船 坂 峠


 米沢市街から県道を通って南に進む。船坂峠の上りに近づくと、右側に笹野民芸館の巨大なお鷹ポッポが出迎えてくれる。米沢南部、船坂峠の麓の笹野地区は、笹野一刀彫の里として全国的に有名な場所である。この民芸館には一度行ってみたが、楽しい民芸品が沢山展示してあるので、興味の有る人は見てみるといいだろう。
 巨大なお鷹ポッポからもうしばらく南に行くと広いチェーン装着所があり、ここでデポする。市街地からそう遠くない所なので、里や田畑には雪が少ないが、遥かに見える飯豊連峰は勿論真っ白である。

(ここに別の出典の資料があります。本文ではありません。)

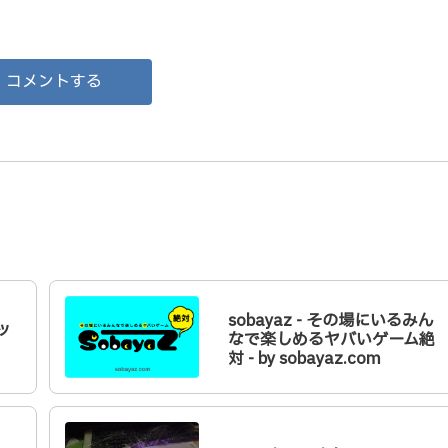
コメントする
sobayaz - その場にいるみん
ッ
なで楽しめるヤバいゲーム絶
対 - by sobayaz.com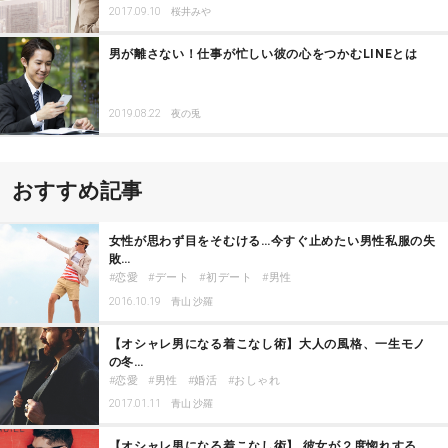
2017.09.10
桜井みや
男が離さない！仕事が忙しい彼の心をつかむLINEとは
2019.08.22
夜の兎
おすすめ記事
女性が思わず目をそむける…今すぐ止めたい男性私服の失
敗…
恋愛
デート
初デート
男性
2016.10.19
青山 沙羅
【オシャレ男になる着こなし術】大人の風格、一生モノ
の冬…
恋愛
男性
婚活
おしゃれ
2017.01.11
青山 沙羅
【オシャレ男になる着こなし術】 彼女が２度惚れする、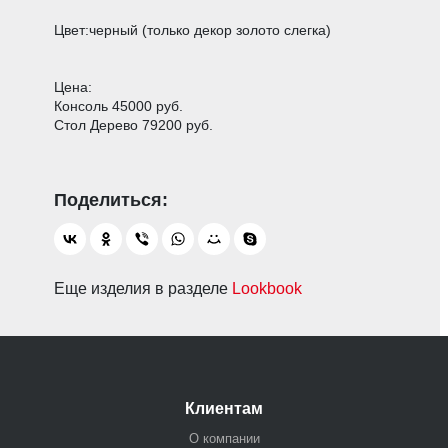
Цвет:черный (только декор золото слегка)
Цена:
Консоль 45000 руб.
Стол Дерево 79200 руб.
Еще изделия в разделе
Lookbook
Клиентам
О компании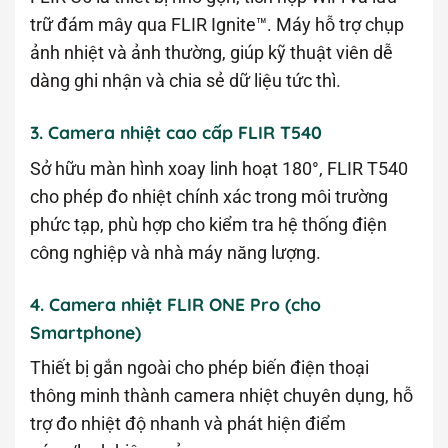
trữ đám mây qua FLIR Ignite™. Máy hỗ trợ chụp
ảnh nhiệt và ảnh thường, giúp kỹ thuật viên dễ
dàng ghi nhận và chia sẻ dữ liệu tức thì.
3. Camera nhiệt cao cấp FLIR T540
Sở hữu màn hình xoay linh hoạt 180°, FLIR T540
cho phép đo nhiệt chính xác trong môi trường
phức tạp, phù hợp cho kiểm tra hệ thống điện
công nghiệp và nhà máy năng lượng.
4. Camera nhiệt FLIR ONE Pro (cho
Smartphone)
Thiết bị gắn ngoài cho phép biến điện thoại
thông minh thành camera nhiệt chuyên dụng, hỗ
trợ đo nhiệt độ nhanh và phát hiện điểm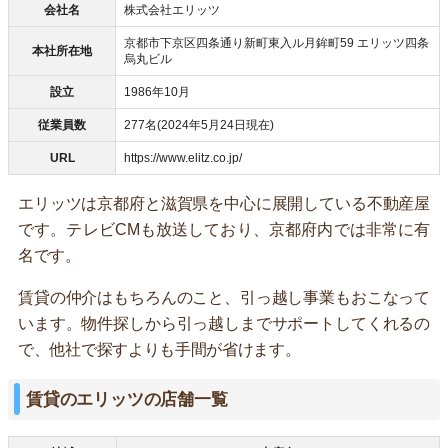
会社名
株式会社エリッツ
京都市下京区四条通り新町東入ル月鉾町59 エリッツ四条
本社所在地
烏丸ビル
設立
1986年10月
従業員数
277名(2024年5月24日現在)
URL
https://www.elitz.co.jp/
エリッツは京都府と滋賀県を中心に展開している不動産屋
です。テレビCMも放送しており、京都府内では非常に有
名です。
賃貸の仲介はもちろんのこと、引っ越し事業もおこなって
います。物件探しから引っ越しまでサポートしてくれるの
で、他社で探すよりも手間が省けます。
賃貸のエリッツの店舗一覧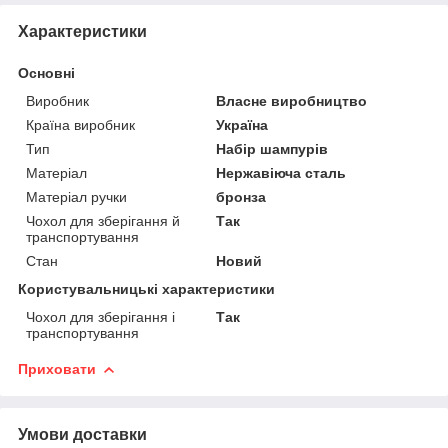
Характеристики
Основні
Виробник
Власне виробництво
Країна виробник
Україна
Тип
Набір шампурів
Матеріал
Нержавіюча сталь
Матеріал ручки
бронза
Чохол для зберігання й
Так
транспортування
Стан
Новий
Користувальницькі характеристики
Чохол для зберігання і
Так
транспортування
Приховати
Умови доставки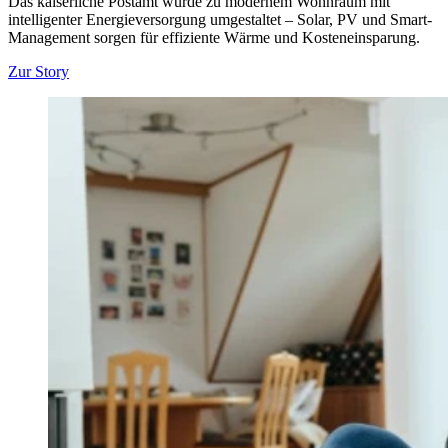
Das kaiserliche Postamt wurde zu modernem Wohnraum mit
intelligenter Energieversorgung umgestaltet – Solar, PV und Smart-
Management sorgen für effiziente Wärme und Kosteneinsparung.
Zur Story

 峠路は道幅も広く、全舗装であるが、勾配はきつく、最初から九十九折の連続となる。早くから立ち漕ぎになり、吐く息も荒れてくるが、空気が冷たいので意外と辛くない。時々後ろを振り向いて、段々と広く見えてくる米沢市街地の景色を楽しむ。上り坂の途中で「船坂峠」の看板に出くわすが、道はまだまだ上っている。今の道が新道で、ここが昔の峠だったのか? また、峠道の途中で、船坂神社や子育て地蔵尊等があり、これからも昔からの峠路であることがわかる。一昨年越えた檜原峠、綱木峠とこの峠をつなげた路が、江戸時代の主要道だったのである。
 峠は山をぐるりと巻いており、その両側はコンクリートで固められた切り通しとなっていた。綱木側への下りは、ほんの数十メートルで終わる片峠であり、一度下り切った後再び上り直し、デポ地に戻った。